● **Description of the task**
Of all the lines in the entries, how many carry the word "Original"? The reply is that number and no more.

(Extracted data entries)

Start of Block

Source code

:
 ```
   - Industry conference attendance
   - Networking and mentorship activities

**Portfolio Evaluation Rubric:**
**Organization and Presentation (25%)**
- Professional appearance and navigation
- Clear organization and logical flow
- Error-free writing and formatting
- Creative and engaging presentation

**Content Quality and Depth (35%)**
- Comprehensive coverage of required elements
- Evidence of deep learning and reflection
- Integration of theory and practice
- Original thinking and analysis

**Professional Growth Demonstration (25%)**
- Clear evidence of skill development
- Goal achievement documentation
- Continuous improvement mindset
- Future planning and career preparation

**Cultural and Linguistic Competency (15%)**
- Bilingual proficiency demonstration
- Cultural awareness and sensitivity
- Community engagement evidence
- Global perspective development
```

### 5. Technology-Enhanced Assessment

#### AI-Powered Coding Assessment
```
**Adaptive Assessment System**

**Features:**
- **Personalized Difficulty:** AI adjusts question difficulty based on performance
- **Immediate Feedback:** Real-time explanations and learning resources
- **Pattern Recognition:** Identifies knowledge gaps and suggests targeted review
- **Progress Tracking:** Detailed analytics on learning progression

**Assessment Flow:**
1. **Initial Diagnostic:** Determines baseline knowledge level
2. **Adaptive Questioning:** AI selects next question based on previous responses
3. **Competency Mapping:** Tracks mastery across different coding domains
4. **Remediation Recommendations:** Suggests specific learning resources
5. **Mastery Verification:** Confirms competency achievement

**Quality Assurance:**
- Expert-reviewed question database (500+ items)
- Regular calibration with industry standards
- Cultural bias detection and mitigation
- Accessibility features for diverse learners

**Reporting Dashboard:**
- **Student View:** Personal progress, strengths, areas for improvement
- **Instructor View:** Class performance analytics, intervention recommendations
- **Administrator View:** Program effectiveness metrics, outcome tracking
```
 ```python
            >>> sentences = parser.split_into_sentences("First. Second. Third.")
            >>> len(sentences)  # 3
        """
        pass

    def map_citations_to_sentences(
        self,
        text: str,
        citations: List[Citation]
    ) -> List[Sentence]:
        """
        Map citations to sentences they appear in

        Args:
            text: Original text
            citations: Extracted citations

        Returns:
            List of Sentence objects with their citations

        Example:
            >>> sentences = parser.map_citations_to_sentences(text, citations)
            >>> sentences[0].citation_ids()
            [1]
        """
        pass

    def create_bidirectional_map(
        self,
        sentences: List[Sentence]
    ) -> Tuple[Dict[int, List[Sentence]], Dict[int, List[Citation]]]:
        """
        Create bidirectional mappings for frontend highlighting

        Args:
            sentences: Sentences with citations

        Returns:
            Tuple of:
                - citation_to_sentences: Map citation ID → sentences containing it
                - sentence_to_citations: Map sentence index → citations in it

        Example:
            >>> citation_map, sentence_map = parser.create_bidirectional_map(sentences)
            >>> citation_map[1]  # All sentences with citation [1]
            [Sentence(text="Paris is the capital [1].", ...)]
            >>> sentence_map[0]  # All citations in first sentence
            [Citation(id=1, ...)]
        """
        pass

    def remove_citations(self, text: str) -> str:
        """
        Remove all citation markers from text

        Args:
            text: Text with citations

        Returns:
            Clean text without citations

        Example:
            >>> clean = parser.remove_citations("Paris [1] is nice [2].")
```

End of Block

● **Output**
2